EGM: Based on your research, do people consider food preparation an obligation, a burden or a form of nurturing?

AT: My focus has been on the actual practice rather than the politics of cooking: how people work with food, take the resources of the natural environment and transform them into palatable and pleasurable meals, and how those skills are transferred. My new book examines why we say cooking is in decline but then blame the food industry. It’s way more complicated than that, and moralizing won’t get us anywhere. If we want people to cook, we have to teach them to cook! And how do we teach people to cook in a way that ensures that they actually will cook rather than go for the frozen dinner or the takeout? Why aren’t more schools teaching cooking? We are almost inculcating a passivity and then complain about what happens, or doesn’t happen.

Cooking is a fluid and porous practice, not owned by women anymore. It’s not even an intrinsic obligation for the maintenance of domestic life. That has implications for intergenerational transfer of knowledge. But there have always been creative and inventive ways to learn how and where to cook, and who can teach us.

EGM: What’s your view on meal delivery services like Plated or Blue Apron?

AT: I’ve discovered through research that people don’t like to plan— they find planning burdensome. That probably explains the phenomenon of these services, with all the pre-measured ingredients in a box. The box shows up on your doorstep, all the thinking and shopping have been removed, and it’s instructional with just enough “chef-y” touches. I’m not sure yet, but this may be the bridge between the aspirational and reality.

EGM: What trends have you seen in Vermont’s culinary scene over the last two decades?

AT: At NECI in the ’90s, we were trying to build on what the back-to-the-landers had started. Farm-to-table is now our culinary cultural identity. The farm-to-school movement has also been very successful in teaching a whole group of young people to understand where their food comes from. And classes, demonstrations and events like Junior Iron Chef offer kids the opportunity to learn how to prepare it. But will these efforts trump all the other influences in their lives? It’s like any skill: If you don’t practice it regularly, you lose the knack.

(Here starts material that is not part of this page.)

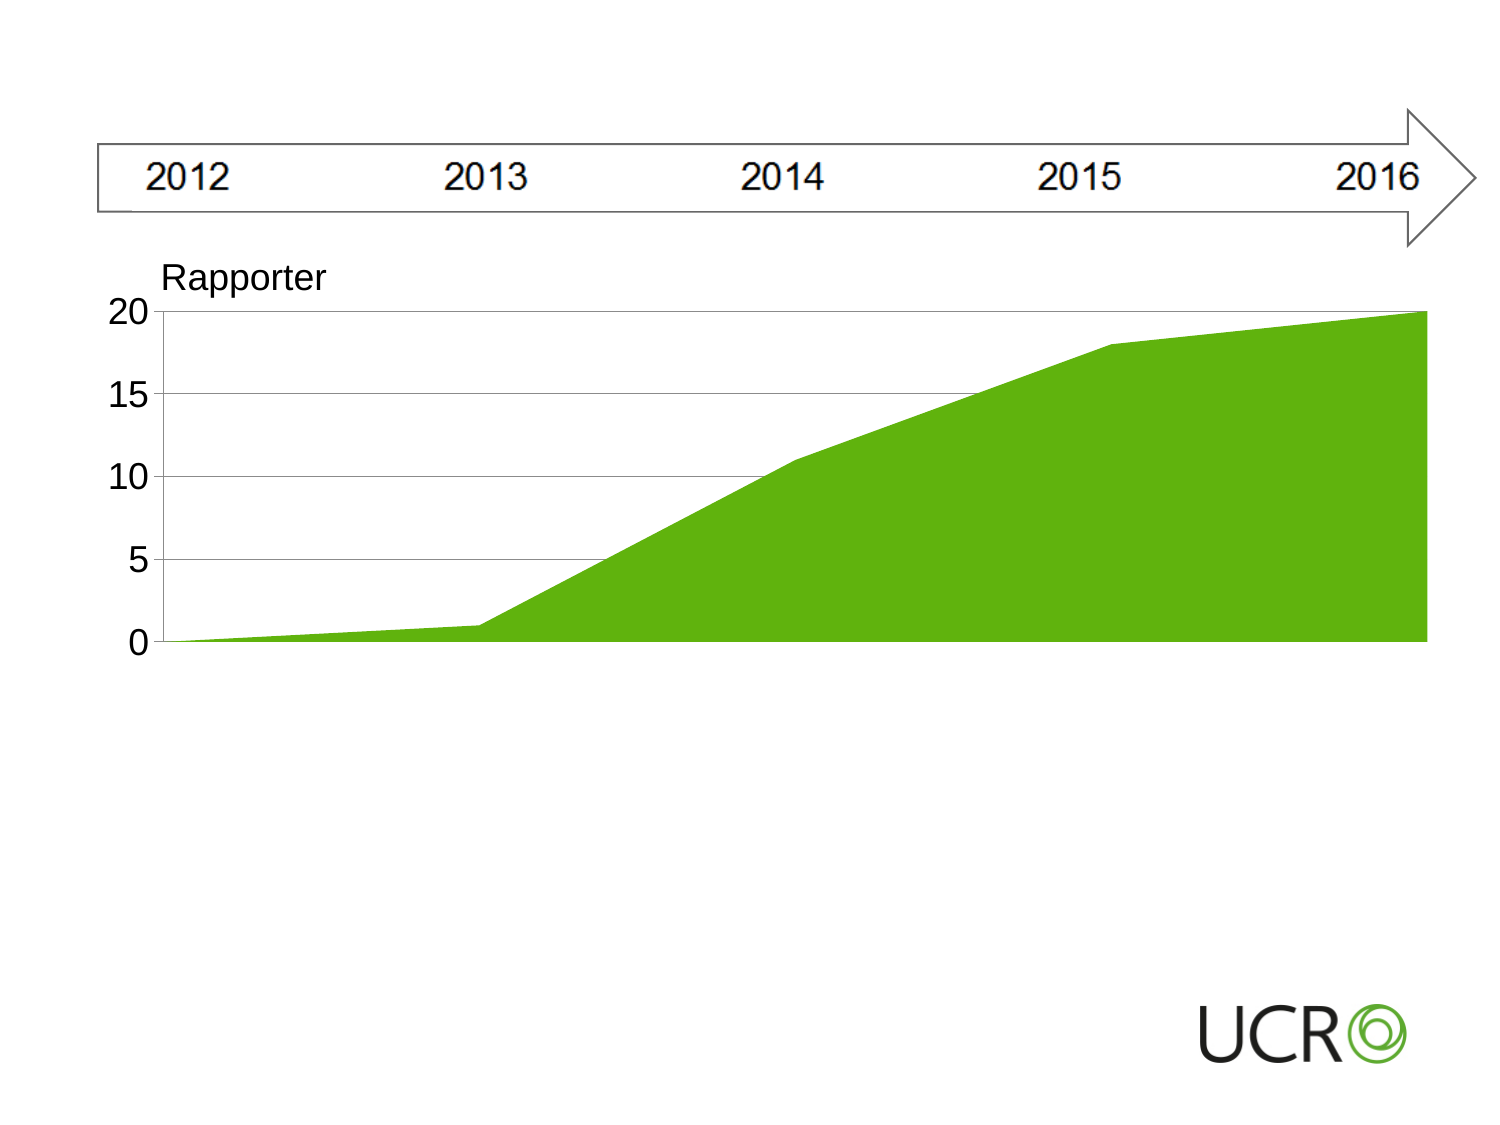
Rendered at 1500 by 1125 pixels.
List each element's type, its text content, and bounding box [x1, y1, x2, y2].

Cultural values and practices last as long as we have a commitment to keeping them and transferring them to subsequent generations. Will farm-to-table endure? What about our reliance on processed foods and the food service industry? Neither is going away. We make these compromises every single day, between the idea of what we want and what we actually do. 

EGM: Tell me about Windfall Orchard.

AT: We moved here in 2002. The orchard has 80 varieties of heirloom apples along with pears, plums, cherries and other small fruits. My husband, Brad, oversees the orchard and makes hard and ice cider and perry. We press the fruit here and process the juice into cider in collaboration with Eden Cider in Newport. We sell it under the Windfall Orchard label. We just designed and built a pizza oven with a friend and plan on doing pop-up dinners and other events here.

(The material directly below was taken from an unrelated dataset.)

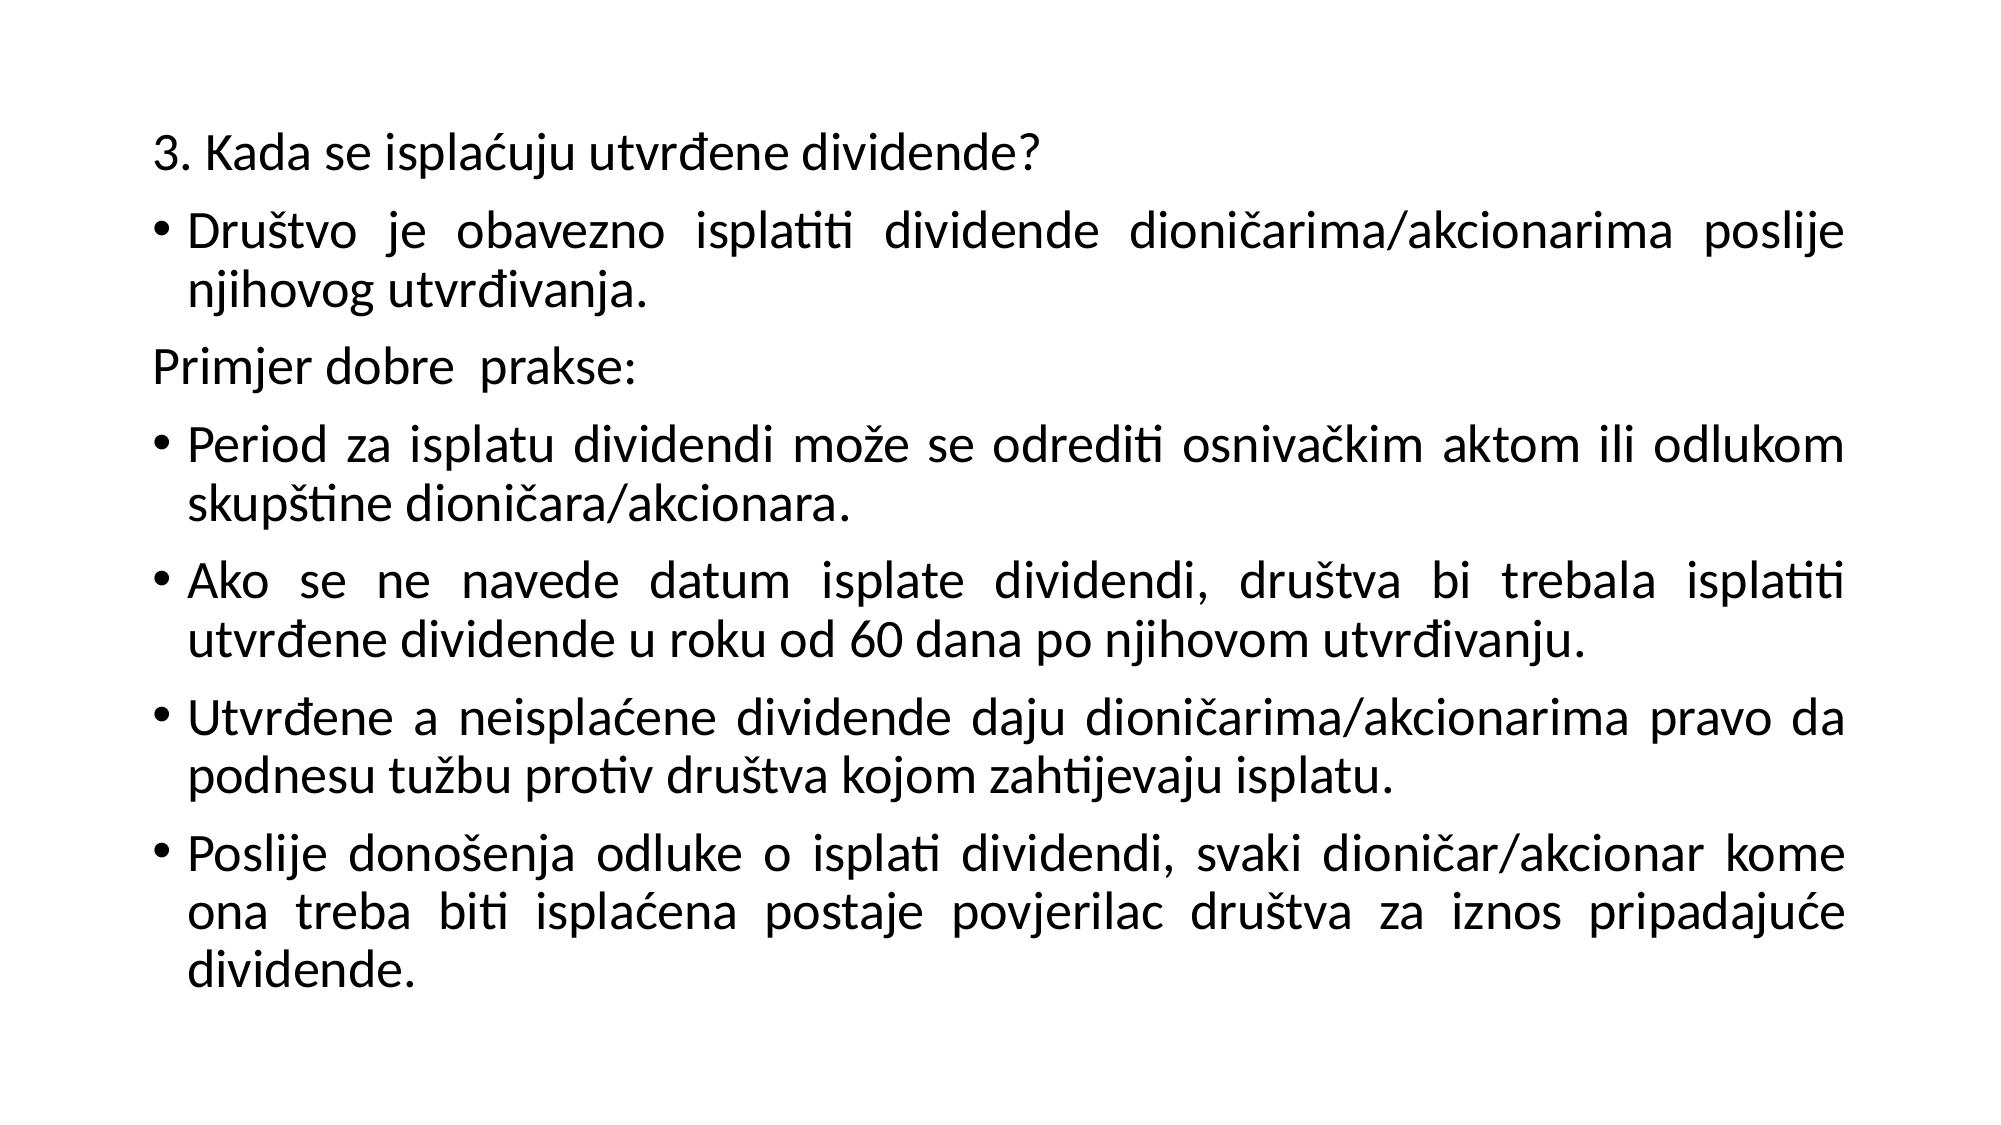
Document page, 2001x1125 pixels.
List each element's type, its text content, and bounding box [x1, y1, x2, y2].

list 3. Kada se isplaćuju utvrđene dividende? Društvo je obavezno isplatiti dividende dioničarima/akcionarima poslije njihovog utvrđivanja. Primjer dobre prakse: Period za isplatu dividendi može se odrediti osnivačkim aktom ili odlukom skupštine dioničara/akcionara. Ako se ne navede datum isplate dividendi, društva bi trebala isplatiti utvrđene dividende u roku od 60 dana po njihovom utvrđivanju. Utvrđene a neisplaćene dividende daju dioničarima/akcionarima pravo da podnesu tužbu protiv društva kojom zahtijevaju isplatu. Poslije donošenja odluke o isplati dividendi, svaki dioničar/akcionar kome ona treba biti isplaćena postaje povjerilac društva za iznos pripadajuće dividende. [137, 116, 1863, 1014]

EGM: Influences in your own life?

AT: I loved reading M. F. K. Fisher and Calvin Trillin, food writing pioneers who explored food and how it impacts our human experience. Of course I loved Julia Child, and Brad and I love Yotam Ottolenghi’s bright saturated flavors. And since I’m a baker, I refer to Tartine. Laura Shapiro is a culinary historian and food journalist, and I enjoy her combination of scholarly and accessible writing. She challenges conventional wisdoms about how we think about food. 

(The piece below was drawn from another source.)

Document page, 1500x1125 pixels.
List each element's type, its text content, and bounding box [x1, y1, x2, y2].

EGM: How do you cook at home?

AT: Brad is trained as a chef. We met at NECI where he was a chef instructor; he then worked at Middlebury College for many years. When I took the job at UVM, I became a commuter, and since he’s been working from home now with the orchard and cider business, he tends to handle more of the weekday cooking. But I still cook, both during the week and on the weekends. Where we are in our lives often determines when, why and how we cook.

EGM: An ideal weekend?

AT: On the weekends, we have our cider booth at the farmers’ market. But we make big meals and invite people over. One of my greatest pleasures is to imagine a meal and pull it together. Sharing a meal is one of the deepest ways to connect as humans.